O cortiço (Aluizio Azevedo) - A GUERRA ENTRE CARAPICUS x CABEÇAS DE GATO: sentimentos antagônicos e convergentes

Por Herick Limoni*

No livro O Cortiço, Aluízio Azevedo descreve, tendo como cenário principal o ambiente que dá nome à obra, muitas e diversas situações do cotidiano brasileiro. Aquele cortiço, cujo dono é João Romão (herdou-o de seu antigo patrão), um português ambicioso que sonhava ficar rico, é uma pequena representação do processo civilizacional que ocorreu em nosso país, mas também em muitos outros. Naquele local residiam portugueses, italianos, negros, brancos, pardos, enfim, uma miscelânea de diferentes culturas, cada qual com suas características e peculiaridades. Seus moradores eram chamados de “carapicus”.
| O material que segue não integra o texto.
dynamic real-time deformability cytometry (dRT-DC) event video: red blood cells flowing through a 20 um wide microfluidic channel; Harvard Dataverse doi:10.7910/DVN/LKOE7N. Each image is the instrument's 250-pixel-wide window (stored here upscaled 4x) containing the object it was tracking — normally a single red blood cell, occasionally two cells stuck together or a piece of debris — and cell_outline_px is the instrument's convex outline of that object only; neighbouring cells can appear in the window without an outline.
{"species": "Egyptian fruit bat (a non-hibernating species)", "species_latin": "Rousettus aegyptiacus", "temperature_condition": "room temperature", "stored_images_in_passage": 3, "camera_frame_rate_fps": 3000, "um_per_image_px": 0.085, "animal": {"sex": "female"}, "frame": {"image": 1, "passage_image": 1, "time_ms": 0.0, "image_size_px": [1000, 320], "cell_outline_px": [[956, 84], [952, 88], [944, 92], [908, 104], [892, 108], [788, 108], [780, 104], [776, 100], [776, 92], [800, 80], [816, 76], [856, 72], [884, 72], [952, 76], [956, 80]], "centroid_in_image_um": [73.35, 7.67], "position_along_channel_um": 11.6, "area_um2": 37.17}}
Como o estabelecimento de João Romão prosperava, não demorou para surgir nas cercanias de seu negócio outra hospedaria de baixo custo, cujos moradores eram chamados de “cabeças de gato”. Havia uma rivalidade entre os moradores de cada um dos cortiços. Tal qual em um ambiente de guerra, cada qual defendia o seu território dos inimigos (cada um dos grupos ostentava sua própria bandeira, sendo a dos “cabeças de gato” na cor amarela, enquanto a dos “carapicus”, era na cor vermelha). Esse ranço entre ambas comunidades tem seu ápice quando um dos integrantes dos “cabeças de gato” é assassinado por um dos integrantes dos “carapicus”. Ainda que não se soubesse quem havia cometido o crime, as suspeitas, certamente, recaíram sobre os membros desta comunidade, ensejando com que aqueles buscassem vingança. Apesar de todas as brigas e contendas, nunca se havia chegado a tal ponto.
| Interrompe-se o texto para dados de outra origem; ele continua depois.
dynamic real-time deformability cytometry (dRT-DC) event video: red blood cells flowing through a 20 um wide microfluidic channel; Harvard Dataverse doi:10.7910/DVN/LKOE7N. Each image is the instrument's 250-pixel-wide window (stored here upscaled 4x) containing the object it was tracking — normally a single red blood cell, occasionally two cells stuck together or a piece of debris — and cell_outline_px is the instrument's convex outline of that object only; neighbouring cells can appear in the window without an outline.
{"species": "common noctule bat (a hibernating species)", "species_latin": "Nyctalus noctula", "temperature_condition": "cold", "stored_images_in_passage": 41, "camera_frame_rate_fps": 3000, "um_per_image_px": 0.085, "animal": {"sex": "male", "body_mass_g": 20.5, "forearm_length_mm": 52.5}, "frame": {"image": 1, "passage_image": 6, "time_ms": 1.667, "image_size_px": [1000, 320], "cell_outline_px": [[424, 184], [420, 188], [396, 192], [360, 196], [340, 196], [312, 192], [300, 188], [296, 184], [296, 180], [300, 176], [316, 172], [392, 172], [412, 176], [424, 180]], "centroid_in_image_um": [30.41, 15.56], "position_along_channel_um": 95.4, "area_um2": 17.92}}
Inflamados pela morte de seu compatriota, uma multidão seguiu em direção ao território carapicu, com suas bandeiras representativas e armas de guerra, a fim de vingar seu conterrâneo e subjugar os moradores do território inimigo. A bastilha romanesca seria, enfim, tomada. Contudo, tão logo chegaram próximos do local, depararam-se com o cortiço de João Romão em chamas, fruto de um incêndio provocado em uma das pequenas habitações, as quais eram tão próximas uma das outras – a ideia do português era aproveitar ao máximo o espaço disponível – que o fogo se alastrou rapidamente. E, nesse ponto, fica demonstrada uma das características mais marcantes do povo brasileiro: a solidariedade.

Ao presenciar o desespero daqueles que viam suas poucas coisas conquistadas a base de muito suor serem consumidas sem nenhuma cerimônia pelo fogo inclemente, os “cabeças de gato” se esqueceram do motivo pelo qual marcharam até ali, e puseram-se todos a ajudar naquilo que lhes foi possível. O episódio não arrefeceu a rivalidade, a inimizade, a antipatia que cada um dos grupos nutria pelo outro, mas demonstrou que a empatia com o próximo era um sentimento mais forte que qualquer outro, afinal, assim como os “carapicus”, cada um dos “cabeça de gato” também era humilde e havia conseguido suas coisas com muita dificuldade.

E esses sentimentos de solidariedade e altruísmo são extremamente influenciados pela empatia, que é a capacidade de se colocar no lugar do outro, de sentir a dor do outro. Estivesse ele mais presente na vida das pessoas, muitas guerras poderiam ter sido evitadas e muitas vidas teriam sido poupadas. Que o exemplo retratado pelo autor ecoe pelas gerações, a fim de que tal sentimento não se perca nas batalhas diárias contra a ganância, a ambição e o egoísmo.